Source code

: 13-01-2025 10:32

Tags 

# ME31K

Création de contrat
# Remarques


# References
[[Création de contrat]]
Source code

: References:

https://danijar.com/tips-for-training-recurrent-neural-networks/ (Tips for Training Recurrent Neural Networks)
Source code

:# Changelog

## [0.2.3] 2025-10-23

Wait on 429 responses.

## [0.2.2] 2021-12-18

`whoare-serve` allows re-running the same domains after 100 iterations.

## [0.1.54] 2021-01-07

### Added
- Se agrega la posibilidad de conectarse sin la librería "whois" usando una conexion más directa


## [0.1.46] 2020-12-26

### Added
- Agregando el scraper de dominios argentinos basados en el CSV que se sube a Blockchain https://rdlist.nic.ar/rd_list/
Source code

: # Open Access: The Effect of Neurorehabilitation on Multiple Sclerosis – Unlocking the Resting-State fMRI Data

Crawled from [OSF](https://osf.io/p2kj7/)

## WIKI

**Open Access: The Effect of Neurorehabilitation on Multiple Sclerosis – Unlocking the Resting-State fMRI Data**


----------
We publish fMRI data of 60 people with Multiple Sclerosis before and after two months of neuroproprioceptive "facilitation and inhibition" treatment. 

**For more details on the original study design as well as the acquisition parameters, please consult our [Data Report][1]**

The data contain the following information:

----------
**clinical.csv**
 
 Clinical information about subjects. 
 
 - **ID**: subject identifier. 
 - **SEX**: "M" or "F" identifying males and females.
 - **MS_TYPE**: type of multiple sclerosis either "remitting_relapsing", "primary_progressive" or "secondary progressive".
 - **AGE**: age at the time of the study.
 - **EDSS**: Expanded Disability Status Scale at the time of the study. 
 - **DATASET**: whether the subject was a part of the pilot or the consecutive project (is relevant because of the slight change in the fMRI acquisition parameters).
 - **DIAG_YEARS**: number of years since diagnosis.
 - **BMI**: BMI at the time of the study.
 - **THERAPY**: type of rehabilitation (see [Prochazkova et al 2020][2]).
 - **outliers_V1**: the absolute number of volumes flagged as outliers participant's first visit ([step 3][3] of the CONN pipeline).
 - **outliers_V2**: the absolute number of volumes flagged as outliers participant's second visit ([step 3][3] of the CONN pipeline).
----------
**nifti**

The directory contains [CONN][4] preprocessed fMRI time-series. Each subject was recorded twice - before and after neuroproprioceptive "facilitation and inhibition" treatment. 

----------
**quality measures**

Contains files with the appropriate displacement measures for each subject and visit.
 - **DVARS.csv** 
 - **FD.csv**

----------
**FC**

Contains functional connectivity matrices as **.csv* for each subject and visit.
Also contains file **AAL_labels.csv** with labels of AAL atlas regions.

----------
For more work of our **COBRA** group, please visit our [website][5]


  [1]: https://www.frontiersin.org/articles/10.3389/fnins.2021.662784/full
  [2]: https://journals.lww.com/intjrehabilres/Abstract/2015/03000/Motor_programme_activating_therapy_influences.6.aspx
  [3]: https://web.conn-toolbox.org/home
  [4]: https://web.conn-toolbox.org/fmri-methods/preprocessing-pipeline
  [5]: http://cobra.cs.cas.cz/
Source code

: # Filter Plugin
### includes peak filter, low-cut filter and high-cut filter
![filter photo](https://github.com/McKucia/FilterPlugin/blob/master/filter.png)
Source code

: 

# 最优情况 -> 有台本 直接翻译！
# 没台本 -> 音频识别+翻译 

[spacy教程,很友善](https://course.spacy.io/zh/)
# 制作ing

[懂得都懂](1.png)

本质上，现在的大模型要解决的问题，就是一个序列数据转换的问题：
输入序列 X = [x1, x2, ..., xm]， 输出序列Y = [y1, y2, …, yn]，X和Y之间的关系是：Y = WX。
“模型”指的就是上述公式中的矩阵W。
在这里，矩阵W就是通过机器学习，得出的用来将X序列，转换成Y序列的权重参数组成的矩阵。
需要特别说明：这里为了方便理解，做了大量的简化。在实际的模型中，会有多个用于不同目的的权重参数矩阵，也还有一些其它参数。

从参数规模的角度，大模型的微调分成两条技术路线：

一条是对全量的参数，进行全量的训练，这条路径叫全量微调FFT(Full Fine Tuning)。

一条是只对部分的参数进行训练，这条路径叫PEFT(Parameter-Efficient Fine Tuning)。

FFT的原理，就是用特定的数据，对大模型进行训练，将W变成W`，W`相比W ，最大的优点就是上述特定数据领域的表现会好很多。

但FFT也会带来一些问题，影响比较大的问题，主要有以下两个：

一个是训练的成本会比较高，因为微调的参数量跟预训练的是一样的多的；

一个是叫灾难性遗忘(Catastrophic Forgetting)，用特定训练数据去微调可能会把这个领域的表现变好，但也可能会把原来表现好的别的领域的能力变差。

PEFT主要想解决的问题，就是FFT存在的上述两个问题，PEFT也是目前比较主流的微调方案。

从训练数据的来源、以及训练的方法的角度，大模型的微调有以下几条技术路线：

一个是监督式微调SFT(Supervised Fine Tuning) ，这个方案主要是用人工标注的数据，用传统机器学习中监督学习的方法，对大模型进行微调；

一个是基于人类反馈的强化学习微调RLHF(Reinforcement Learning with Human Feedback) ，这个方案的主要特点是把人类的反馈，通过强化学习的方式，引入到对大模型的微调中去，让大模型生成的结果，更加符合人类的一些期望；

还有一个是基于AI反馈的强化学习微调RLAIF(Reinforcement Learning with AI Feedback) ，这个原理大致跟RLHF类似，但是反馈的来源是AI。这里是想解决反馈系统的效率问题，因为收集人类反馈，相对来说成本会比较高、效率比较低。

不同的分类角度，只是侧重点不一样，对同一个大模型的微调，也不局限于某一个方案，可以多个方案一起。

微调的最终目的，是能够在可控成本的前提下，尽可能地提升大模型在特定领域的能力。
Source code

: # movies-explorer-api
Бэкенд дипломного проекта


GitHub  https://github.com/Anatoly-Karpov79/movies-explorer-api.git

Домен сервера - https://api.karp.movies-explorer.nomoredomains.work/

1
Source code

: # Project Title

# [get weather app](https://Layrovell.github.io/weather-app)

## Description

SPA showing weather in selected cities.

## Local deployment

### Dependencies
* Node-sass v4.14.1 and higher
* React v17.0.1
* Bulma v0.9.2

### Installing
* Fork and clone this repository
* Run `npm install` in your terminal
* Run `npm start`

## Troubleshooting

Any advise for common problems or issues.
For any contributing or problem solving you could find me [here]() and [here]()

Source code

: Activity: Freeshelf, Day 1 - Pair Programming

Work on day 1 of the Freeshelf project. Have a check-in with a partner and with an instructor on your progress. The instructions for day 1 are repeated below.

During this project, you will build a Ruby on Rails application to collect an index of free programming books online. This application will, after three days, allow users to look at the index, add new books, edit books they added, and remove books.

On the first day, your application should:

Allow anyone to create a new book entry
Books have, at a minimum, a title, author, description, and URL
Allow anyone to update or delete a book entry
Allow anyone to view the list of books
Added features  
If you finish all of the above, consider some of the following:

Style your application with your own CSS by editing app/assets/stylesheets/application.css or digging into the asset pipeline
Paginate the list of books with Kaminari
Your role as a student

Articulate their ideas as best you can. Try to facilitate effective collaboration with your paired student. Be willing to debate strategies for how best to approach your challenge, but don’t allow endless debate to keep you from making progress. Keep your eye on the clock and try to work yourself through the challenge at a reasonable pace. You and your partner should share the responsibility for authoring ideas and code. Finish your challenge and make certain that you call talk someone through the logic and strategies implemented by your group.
______
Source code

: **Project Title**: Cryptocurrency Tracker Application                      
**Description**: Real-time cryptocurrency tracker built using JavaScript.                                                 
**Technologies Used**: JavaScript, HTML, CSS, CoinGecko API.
______
> TASK STATEMENT
Reproduce verbatim the stretch of the listing from the line containing "还有一个是基于AI反馈的强化学习微调RLAIF(Reinforcement Learning with" through the line containing "Бэкенд дипломного проекта".

> SOLUTION TO THE PROBLEM
还有一个是基于AI反馈的强化学习微调RLAIF(Reinforcement Learning with AI Feedback) ，这个原理大致跟RLHF类似，但是反馈的来源是AI。这里是想解决反馈系统的效率问题，因为收集人类反馈，相对来说成本会比较高、效率比较低。

不同的分类角度，只是侧重点不一样，对同一个大模型的微调，也不局限于某一个方案，可以多个方案一起。

微调的最终目的，是能够在可控成本的前提下，尽可能地提升大模型在特定领域的能力。
Source code

: # movies-explorer-api
Бэкенд дипломного проекта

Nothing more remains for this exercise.